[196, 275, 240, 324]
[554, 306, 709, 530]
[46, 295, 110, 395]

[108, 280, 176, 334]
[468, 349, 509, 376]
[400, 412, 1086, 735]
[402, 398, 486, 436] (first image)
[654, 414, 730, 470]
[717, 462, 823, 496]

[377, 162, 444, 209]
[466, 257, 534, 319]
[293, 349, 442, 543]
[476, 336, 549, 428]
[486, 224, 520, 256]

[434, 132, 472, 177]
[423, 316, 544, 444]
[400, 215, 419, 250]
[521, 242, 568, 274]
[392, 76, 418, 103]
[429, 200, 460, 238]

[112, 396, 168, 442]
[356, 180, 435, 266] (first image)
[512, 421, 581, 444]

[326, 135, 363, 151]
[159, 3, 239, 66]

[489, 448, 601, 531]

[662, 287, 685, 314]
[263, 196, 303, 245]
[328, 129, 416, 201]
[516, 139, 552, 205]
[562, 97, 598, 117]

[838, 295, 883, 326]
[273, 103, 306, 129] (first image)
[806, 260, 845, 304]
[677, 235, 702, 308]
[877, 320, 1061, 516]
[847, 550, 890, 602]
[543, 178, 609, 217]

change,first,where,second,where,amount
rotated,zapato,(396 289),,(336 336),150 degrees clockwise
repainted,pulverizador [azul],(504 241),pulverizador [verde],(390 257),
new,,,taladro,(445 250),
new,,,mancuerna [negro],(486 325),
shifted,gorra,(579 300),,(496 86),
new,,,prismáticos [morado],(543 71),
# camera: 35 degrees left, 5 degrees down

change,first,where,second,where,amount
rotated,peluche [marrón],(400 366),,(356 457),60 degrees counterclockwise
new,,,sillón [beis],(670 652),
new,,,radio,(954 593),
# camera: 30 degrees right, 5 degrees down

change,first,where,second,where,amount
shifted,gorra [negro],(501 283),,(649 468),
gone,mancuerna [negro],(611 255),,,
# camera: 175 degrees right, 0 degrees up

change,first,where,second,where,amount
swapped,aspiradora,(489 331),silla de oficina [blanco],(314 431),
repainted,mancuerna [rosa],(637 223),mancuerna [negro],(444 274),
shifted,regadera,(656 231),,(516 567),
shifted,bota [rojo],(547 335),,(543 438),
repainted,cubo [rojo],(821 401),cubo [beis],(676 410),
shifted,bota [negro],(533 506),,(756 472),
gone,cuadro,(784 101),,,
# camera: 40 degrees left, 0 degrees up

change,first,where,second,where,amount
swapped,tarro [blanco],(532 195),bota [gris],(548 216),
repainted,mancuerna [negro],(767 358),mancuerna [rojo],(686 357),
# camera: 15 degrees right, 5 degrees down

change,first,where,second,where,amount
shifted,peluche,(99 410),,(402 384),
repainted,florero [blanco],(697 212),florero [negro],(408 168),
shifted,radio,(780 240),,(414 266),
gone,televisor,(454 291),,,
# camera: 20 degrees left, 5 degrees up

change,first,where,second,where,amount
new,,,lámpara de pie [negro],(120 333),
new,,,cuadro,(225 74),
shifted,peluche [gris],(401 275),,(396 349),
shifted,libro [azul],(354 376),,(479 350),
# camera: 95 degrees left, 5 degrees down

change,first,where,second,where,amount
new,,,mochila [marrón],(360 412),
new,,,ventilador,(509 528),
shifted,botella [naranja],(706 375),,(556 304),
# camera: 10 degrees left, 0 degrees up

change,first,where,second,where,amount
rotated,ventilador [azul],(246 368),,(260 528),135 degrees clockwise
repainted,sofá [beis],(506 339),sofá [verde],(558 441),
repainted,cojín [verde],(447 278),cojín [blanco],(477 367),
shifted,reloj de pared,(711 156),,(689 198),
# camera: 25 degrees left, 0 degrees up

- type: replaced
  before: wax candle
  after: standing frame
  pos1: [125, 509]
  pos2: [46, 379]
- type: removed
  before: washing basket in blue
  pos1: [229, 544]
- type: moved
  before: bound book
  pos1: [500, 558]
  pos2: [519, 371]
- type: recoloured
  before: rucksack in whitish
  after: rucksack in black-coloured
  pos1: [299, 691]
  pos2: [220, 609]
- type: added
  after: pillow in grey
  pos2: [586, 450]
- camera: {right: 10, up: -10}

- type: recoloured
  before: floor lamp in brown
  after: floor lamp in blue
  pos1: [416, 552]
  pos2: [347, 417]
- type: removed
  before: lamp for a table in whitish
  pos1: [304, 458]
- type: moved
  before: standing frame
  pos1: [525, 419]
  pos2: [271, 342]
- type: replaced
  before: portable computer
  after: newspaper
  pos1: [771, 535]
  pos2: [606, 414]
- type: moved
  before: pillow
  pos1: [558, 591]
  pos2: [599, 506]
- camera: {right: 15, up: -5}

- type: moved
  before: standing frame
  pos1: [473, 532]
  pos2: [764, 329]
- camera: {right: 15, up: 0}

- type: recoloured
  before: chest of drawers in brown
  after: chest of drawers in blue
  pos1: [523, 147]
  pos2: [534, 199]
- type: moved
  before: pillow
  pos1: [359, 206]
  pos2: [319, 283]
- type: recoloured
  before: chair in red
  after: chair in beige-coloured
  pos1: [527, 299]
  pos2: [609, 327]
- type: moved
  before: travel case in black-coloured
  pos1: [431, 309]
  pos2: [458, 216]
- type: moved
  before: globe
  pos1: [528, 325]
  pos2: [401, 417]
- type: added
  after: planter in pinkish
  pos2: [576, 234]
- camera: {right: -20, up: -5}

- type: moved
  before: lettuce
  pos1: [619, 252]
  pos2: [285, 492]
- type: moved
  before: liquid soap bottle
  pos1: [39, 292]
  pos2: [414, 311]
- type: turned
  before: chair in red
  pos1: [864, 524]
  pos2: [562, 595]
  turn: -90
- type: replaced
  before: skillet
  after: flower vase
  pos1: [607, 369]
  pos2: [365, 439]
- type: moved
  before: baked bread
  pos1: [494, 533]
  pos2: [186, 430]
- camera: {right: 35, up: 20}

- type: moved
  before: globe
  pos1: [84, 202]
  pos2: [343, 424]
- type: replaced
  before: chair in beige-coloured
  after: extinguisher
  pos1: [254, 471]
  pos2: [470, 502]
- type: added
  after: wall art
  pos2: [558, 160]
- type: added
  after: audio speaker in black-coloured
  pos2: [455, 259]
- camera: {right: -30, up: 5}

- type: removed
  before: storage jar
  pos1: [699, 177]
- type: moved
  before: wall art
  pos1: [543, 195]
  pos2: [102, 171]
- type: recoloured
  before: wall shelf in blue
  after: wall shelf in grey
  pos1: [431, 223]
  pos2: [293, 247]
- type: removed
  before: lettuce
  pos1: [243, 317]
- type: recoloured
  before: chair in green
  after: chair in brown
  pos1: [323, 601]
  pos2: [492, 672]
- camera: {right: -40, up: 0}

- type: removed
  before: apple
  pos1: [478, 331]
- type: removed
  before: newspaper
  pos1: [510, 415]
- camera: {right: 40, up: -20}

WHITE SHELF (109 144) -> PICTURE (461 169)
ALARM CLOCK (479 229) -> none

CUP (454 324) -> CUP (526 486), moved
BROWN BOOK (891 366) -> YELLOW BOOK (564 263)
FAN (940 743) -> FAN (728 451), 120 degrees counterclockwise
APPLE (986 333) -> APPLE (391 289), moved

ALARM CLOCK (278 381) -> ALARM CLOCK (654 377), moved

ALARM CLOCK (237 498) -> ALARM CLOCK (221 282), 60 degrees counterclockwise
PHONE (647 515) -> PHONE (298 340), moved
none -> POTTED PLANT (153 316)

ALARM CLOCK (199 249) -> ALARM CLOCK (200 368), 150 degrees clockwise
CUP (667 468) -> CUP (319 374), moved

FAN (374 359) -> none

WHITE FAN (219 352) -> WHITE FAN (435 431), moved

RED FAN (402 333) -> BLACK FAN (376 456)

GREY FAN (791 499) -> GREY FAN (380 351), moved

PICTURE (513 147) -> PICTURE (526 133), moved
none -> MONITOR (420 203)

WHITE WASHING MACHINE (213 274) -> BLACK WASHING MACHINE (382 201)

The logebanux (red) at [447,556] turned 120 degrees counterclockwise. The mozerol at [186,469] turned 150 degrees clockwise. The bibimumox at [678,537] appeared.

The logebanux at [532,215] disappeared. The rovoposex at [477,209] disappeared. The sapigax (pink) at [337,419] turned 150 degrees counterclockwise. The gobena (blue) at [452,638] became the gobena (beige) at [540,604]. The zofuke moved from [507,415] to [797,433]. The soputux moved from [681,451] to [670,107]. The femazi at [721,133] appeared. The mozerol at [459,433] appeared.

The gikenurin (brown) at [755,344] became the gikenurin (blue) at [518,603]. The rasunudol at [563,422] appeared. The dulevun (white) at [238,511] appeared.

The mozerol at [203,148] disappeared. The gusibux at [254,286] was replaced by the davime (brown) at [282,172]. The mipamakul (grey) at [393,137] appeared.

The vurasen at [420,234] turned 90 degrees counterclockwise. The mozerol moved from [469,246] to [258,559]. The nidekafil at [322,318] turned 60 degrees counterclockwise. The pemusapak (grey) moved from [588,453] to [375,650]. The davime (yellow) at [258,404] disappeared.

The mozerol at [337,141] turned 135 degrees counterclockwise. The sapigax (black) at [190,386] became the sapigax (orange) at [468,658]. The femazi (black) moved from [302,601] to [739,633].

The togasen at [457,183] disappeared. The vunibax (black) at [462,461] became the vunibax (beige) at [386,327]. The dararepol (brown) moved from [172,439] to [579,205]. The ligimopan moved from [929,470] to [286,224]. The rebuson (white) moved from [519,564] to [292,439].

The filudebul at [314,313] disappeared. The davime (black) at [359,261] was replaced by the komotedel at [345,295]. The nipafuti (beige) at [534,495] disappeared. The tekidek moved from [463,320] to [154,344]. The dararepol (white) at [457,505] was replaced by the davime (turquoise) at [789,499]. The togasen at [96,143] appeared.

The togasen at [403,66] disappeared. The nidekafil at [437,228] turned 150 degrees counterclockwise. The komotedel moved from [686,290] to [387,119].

-=-=-

- Problem description
Among the records, find all lines that include the string "rucksack" and return them.

- Result of the task
  before: rucksack in whitish
  after: rucksack in black-coloured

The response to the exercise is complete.